I created training data of R&R from ground truth and noticed that each question of ground truth made 10 records of training data without depending on the number of candidate answers of ground truth.
Only the number of questions of ground truth affects the size of R&R training data? I would like to know it because there is size limitation of training data.
noticed that each question of ground truth made 10 records of training data without depending on the number of candidate answers of ground truth
If you are using the python train.py utility to prepare the training data for R&R, the number of candidate answers per question is controlled by the optional -r
(--rows
) argument which specifies the number of answer results that the query returns. The default value is 10, which is what you are seeing.
Similarly, if you are directly using the /fcselect
API call to generate the training data, then you can similarly use the optional rows
parameter to specify the number of candidate answers for which features are generated. Again, the default is 10.
If you can afford to do so, it is generally better to override this default and experiment with higher values as that provides the ranker with more room to learn and re-rank answers.
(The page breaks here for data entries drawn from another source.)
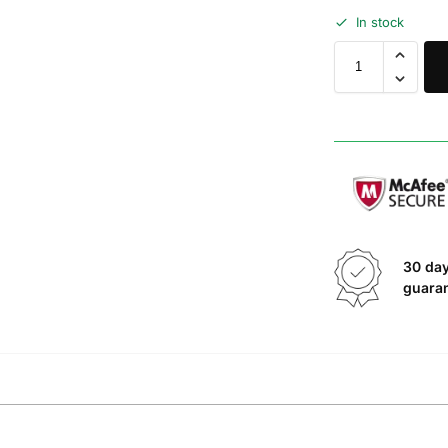
In stock
30 da
guara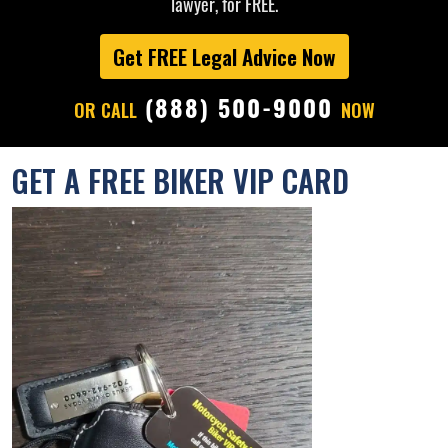
lawyer, for FREE.
Get FREE Legal Advice Now
(888) 500-9000
OR CALL
NOW
GET A FREE BIKER VIP CARD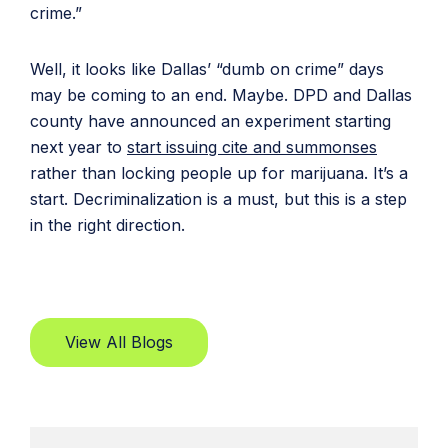
crime.”
Well, it looks like Dallas’ “dumb on crime” days
may be coming to an end. Maybe. DPD and Dallas
county have announced an experiment starting
next year to
start issuing cite and summonses
rather than locking people up for marijuana. It’s a
start. Decriminalization is a must, but this is a step
in the right direction.
View All Blogs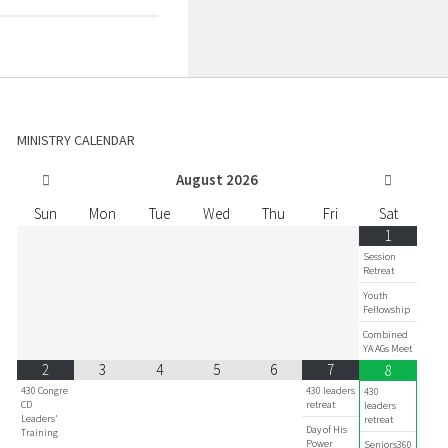
MINISTRY CALENDAR
August
2026
Sun
Mon
Tue
Wed
Thu
Fri
Sat
1
Session
Retreat
Youth
Fellowship
Combined
YA AGs Meet
2
3
4
5
6
7
8
430 Congre
430 leaders
430
CD
retreat
leaders
Leaders'
retreat
Day of His
Training
Power
Seniors360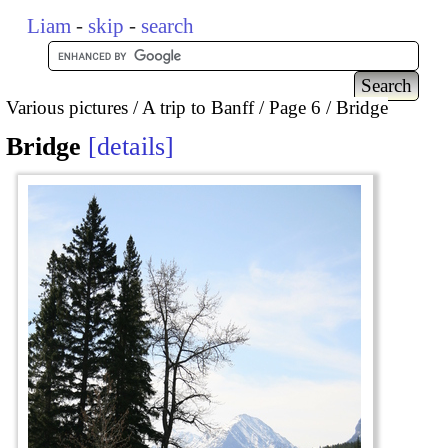
Liam
-
skip
-
search
Various pictures
A trip to Banff
Page 6
Bridge
Bridge
details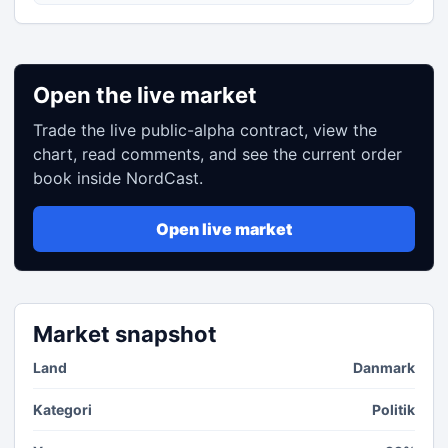
Open the live market
Trade the live public-alpha contract, view the
chart, read comments, and see the current order
book inside NordCast.
Open live market
Market snapshot
Land
Danmark
Kategori
Politik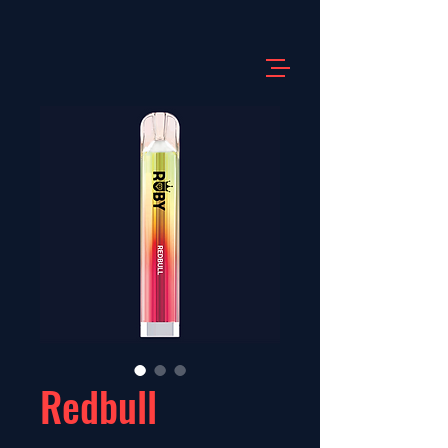
Redbull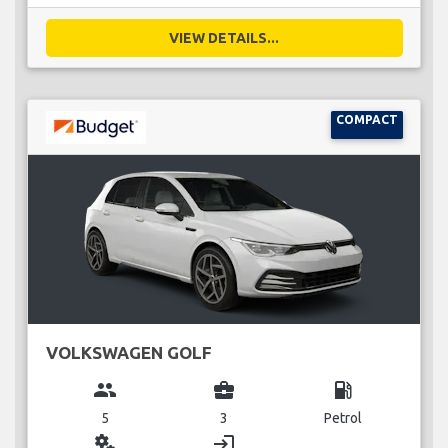
VIEW DETAILS...
COMPACT
VOLKSWAGEN GOLF
group
business_center
local_gas_station
5
3
Petrol
miscellaneous_services
login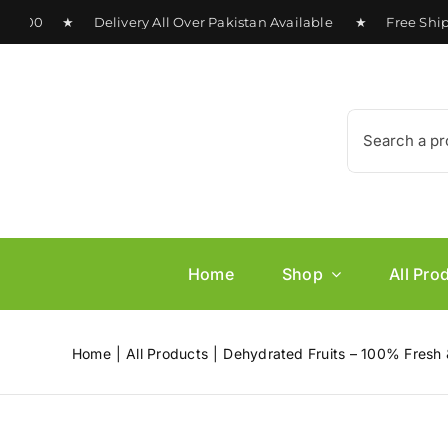
Skip
000 ★ Delivery All Over Pakistan Available ★ Free Shipping
to
content
Search
for:
Home
Shop
All Pro
Home
All Products
Dehydrated Fruits – 100% Fresh 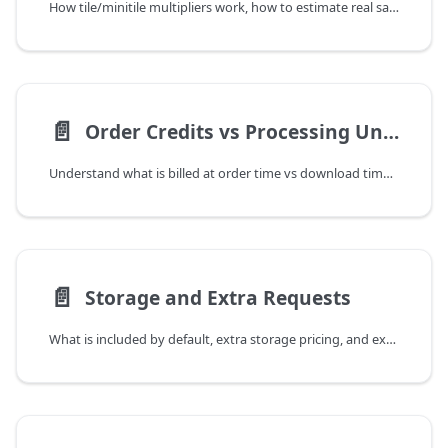
How tile/minitile multipliers work, how to estimate real savings, and when polygon can still be better.
📄️
Order Credits vs Processing Units
Understand what is billed at order time vs download time, including included first-pass downloads.
📄️
Storage and Extra Requests
What is included by default, extra storage pricing, and extra processing-unit pricing for repeat downloads.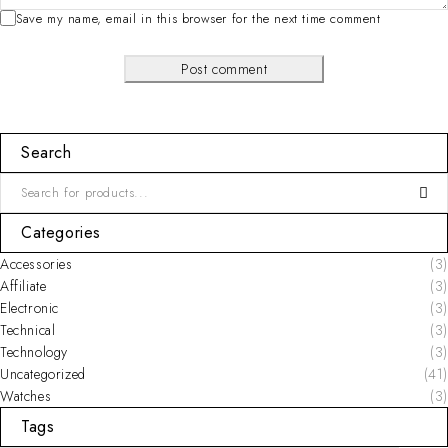
Save my name, email in this browser for the next time comment
Post comment
Search
Categories
Accessories
(3)
Affiliate
(3)
Electronic
(3)
Technical
(3)
Technology
(3)
Uncategorized
(41)
Watches
(3)
Tags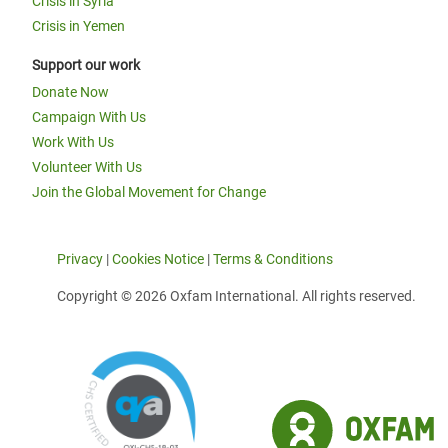
Crisis in Syria
Crisis in Yemen
Support our work
Donate Now
Campaign With Us
Work With Us
Volunteer With Us
Join the Global Movement for Change
Privacy
|
Cookies Notice
|
Terms & Conditions
Copyright © 2026 Oxfam International. All rights reserved.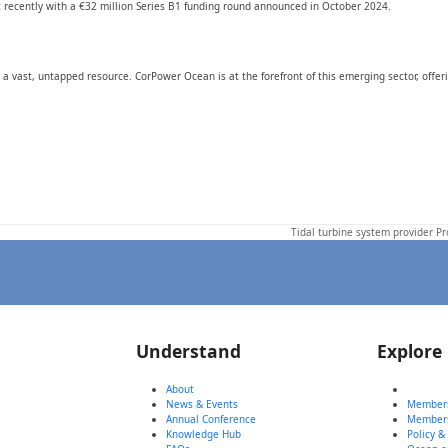
 recently with a €32 million Series B1 funding round announced in October 2024.
a vast, untapped resource. CorPower Ocean is at the forefront of this emerging sector, offer
Tidal turbine system provider P
next
post:
Understand
Explore
About
News & Events
Members
Annual Conference
Member
Knowledge Hub
Policy &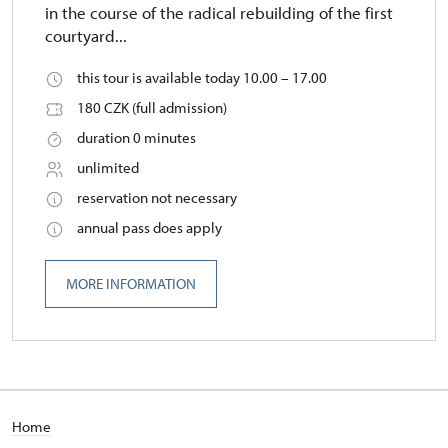
in the course of the radical rebuilding of the first
courtyard...
this tour is available today 10.00 – 17.00
180 CZK (full admission)
duration 0 minutes
unlimited
reservation not necessary
annual pass does apply
MORE INFORMATION
Home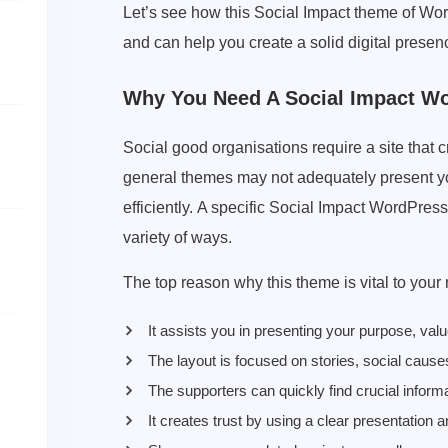
Let’s see how this Social Impact theme of Wo
and can help you create a solid digital presen
Why You Need A Social Impact W
Social good organisations require a site that 
general themes may not adequately present yo
efficiently. A specific Social Impact WordPres
variety of ways.
The top reason why this theme is vital to your
It assists you in presenting your purpose, val
The layout is focused on stories, social caus
The supporters can quickly find crucial informa
It creates trust by using a clear presentation 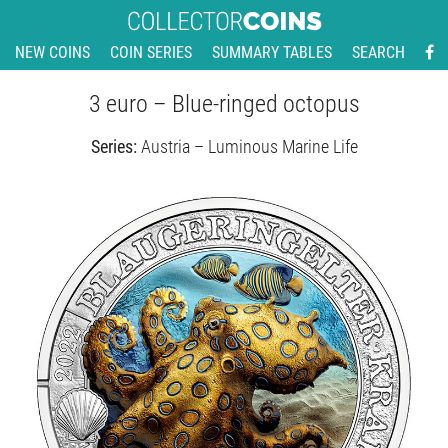
NEW COINS
COIN SERIES
SUMMARY TABLES
SEARCH
3 euro – Blue-ringed octopus
Series:
Austria – Luminous Marine Life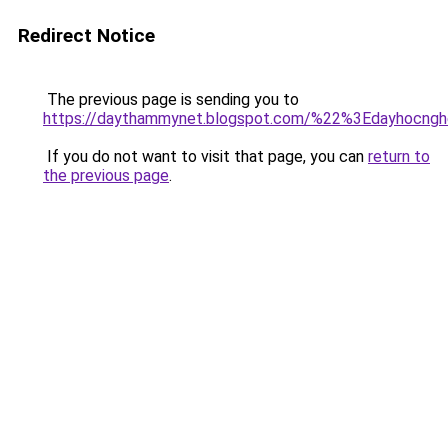
Redirect Notice
The previous page is sending you to
https://daythammynet.blogspot.com/%22%3Edayhocng
If you do not want to visit that page, you can
return to
the previous page
.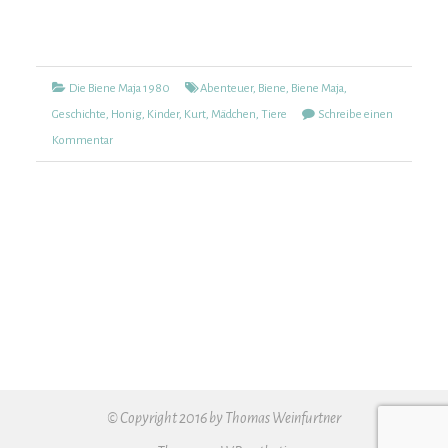
Kategorien
Tags
Die Biene Maja 1980
Abenteuer
,
Biene
,
Biene Maja
,
Geschichte
,
Honig
,
Kinder
,
Kurt
,
Mädchen
,
Tiere
Schreibe einen
zu
Kommentar
Die
Biene
Maja
1980
(47)
© Copyright 2016 by Thomas Weinfurtner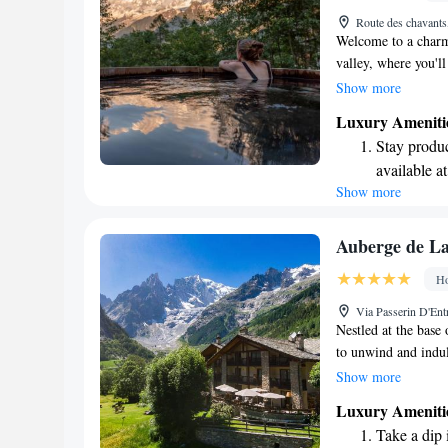
Enjoy conve
Route des chavant
shuttle serv
Welcome to a charmi
valley, where you'l
team are excited to
Show more
every detail is des
Luxury Ameniti
range of concierge s
Stay produc
to a relaxing indoo
available at
relaxation, we’re h
Show more
Keep active
designed fo
Hit the slo
Auberge de L
await right
Ho
Rejuvenate a
Via Passerin D'Ent
designed fo
Nestled at the base
to unwind and indul
relaxation, while ou
Show more
romantic candlelit 
Luxury Ameniti
advantage of our he
Take a dip 
the beauty around y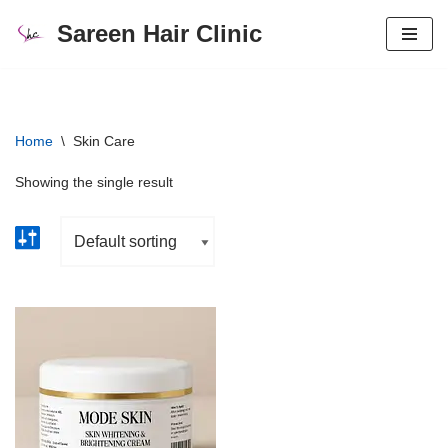
Sareen Hair Clinic
Skip
to
content
Home
\
Skin Care
Showing the single result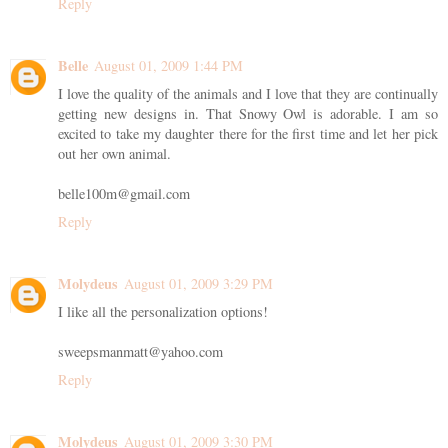
Reply
Belle
August 01, 2009 1:44 PM
I love the quality of the animals and I love that they are continually
getting new designs in. That Snowy Owl is adorable. I am so
excited to take my daughter there for the first time and let her pick
out her own animal.
belle100m@gmail.com
Reply
Molydeus
August 01, 2009 3:29 PM
I like all the personalization options!
sweepsmanmatt@yahoo.com
Reply
Molydeus
August 01, 2009 3:30 PM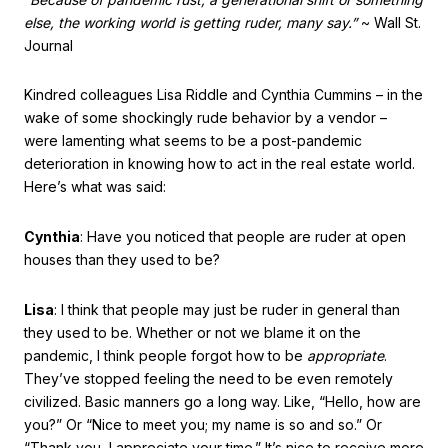
else, the working world is getting ruder, many say.”
~ Wall St.
Journal
Kindred colleagues Lisa Riddle and Cynthia Cummins – in the
wake of some shockingly rude behavior by a vendor –
were lamenting what seems to be a post-pandemic
deterioration in knowing how to act in the real estate world.
Here’s what was said:
Cynthia
: Have you noticed that people are ruder at open
houses than they used to be?
Lisa
: I think that people may just be ruder in general than
they used to be. Whether or not we blame it on the
pandemic, I think people forgot how to be
appropriate
.
They’ve stopped feeling the need to be even remotely
civilized. Basic manners go a long way. Like, “Hello, how are
you?” Or “Nice to meet you; my name is so and so.” Or
“Thank you, I appreciate your time.” It’s nice to receive more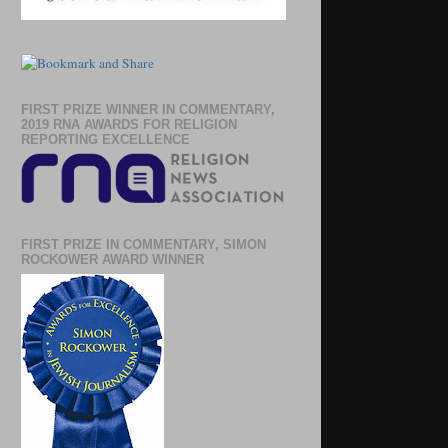
FIRST PRIZE WINNER IN COMMENTARY,
2019 RNA AWARDS FOR RELIGION
REPORTING EXCELLENCE
FIRST PRIZE IN COMMENTARY, SIMON
ROCKOWER AWARD WINNER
The RnR web tooling uses a default of 30.
Only the number of questions of ground truth affects the size of R&R training data?
No, the size of the training data is proportional to all aspects: (1) the number of queries, (2) the number of candidate answers per query, and (3) the number of features (columns). The number of features is, in itself, proportional to the number of fields in the schema that are marked for feature generation (i.e. in the default schema, they are marked with type watson_text_en
).